By Svea Herbst-Bayliss
BOSTON (Reuters) – Effissimo Capital Management, which wants to install three directors on Toshiba Corp’s board, told the Japanese conglomerate’s directors that shareholders make good board members because they are invested in the company’s future.
“A major shareholder is incentivized to exercise judgments to maximize interest for the company,” Effissimo, which owns 15% of Toshiba, wrote in a letter to the directors that was seen by Reuters. “A major shareholder is in a superior position to tackle the ‘collective action problem,'” it said in the letter, which was dated July 13.
Effissimo, which is Toshiba’s top shareholder, is pushing back privately at Toshiba’s public message that shareholders should be disqualified from sitting on boards because they would be riddled with conflicts of interest. The standoff between one of Japan’s most storied companies and the Singapore-based investment fund, which is run by Japanese nationals, is playing out as more investors, including U.S. activists, are pushing for changes at Japan’s biggest corporations.

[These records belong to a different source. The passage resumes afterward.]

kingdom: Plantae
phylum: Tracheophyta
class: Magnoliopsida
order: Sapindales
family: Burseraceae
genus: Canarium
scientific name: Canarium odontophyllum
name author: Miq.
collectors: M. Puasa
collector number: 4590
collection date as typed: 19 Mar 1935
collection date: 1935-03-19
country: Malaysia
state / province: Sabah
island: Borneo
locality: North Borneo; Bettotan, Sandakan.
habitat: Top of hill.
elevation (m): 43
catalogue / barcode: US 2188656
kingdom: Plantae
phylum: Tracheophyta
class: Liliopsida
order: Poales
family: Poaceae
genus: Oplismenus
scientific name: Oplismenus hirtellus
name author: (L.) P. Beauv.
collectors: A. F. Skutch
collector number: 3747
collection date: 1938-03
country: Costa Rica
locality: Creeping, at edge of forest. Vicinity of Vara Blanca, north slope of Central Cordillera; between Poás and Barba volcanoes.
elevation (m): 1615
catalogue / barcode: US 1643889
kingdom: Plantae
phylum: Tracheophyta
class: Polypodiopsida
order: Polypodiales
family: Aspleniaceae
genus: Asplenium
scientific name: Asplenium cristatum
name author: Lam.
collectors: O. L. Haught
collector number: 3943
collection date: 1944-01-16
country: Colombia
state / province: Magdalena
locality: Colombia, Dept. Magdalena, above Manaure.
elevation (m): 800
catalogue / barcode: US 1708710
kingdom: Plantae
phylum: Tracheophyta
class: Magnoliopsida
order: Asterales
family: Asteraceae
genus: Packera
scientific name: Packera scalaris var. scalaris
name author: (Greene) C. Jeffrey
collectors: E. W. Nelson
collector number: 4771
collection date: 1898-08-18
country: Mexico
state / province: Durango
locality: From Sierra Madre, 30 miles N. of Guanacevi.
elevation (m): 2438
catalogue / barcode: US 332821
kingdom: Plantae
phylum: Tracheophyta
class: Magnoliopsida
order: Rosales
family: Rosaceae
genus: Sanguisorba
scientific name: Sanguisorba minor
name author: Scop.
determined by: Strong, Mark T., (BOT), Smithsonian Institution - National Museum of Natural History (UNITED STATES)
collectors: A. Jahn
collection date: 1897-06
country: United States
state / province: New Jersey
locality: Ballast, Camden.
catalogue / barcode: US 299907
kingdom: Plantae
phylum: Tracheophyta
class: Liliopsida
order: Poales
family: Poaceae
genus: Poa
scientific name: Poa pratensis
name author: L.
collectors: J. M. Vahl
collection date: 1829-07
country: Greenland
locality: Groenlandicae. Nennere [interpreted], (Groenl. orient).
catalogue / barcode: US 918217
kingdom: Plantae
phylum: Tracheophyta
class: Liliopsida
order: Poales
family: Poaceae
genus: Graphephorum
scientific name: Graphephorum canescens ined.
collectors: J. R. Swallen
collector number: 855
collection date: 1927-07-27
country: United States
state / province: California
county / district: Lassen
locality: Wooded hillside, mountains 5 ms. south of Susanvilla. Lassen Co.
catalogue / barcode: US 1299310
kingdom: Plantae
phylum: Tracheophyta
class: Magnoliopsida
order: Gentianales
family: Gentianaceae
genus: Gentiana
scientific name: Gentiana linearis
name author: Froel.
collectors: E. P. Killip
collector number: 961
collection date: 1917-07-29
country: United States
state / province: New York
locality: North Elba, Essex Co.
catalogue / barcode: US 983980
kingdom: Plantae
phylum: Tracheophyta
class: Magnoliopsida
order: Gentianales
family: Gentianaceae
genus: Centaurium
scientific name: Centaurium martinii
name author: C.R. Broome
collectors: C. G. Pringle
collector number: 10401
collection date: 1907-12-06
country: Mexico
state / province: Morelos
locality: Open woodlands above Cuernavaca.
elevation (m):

Effissimo is proposing its chief executive, Yoichiro Imai, and two others be elected as outside directors, arguing that more progress on corporate governance is needed after an accounting scandal in 2015. Toshiba’s annual meeting is planned for July 31.
A Toshiba representative was not immediately available to comment.
Last week Toshiba board member Junji Ota, who chairs the nominating committee, dismissed Imai’s candidacy in several media outlets. “Imai as a candidate is out of the question … there is the issue of conflicts of interest,” he told Nikkei Business. “It wouldn’t be acceptable to have someone recusing himself from each resolution,” Ota added.
Toshiba acknowledged its more international ownership last year when it added seven independent directors, including George Zage, a former executive at U.S. hedge fund Farallon Capital Management. Toshiba declined to nominate Brian Higgins, a co-founder of U.S. hedge fund King Street, after the investment firm mounted a campaign against the company last year.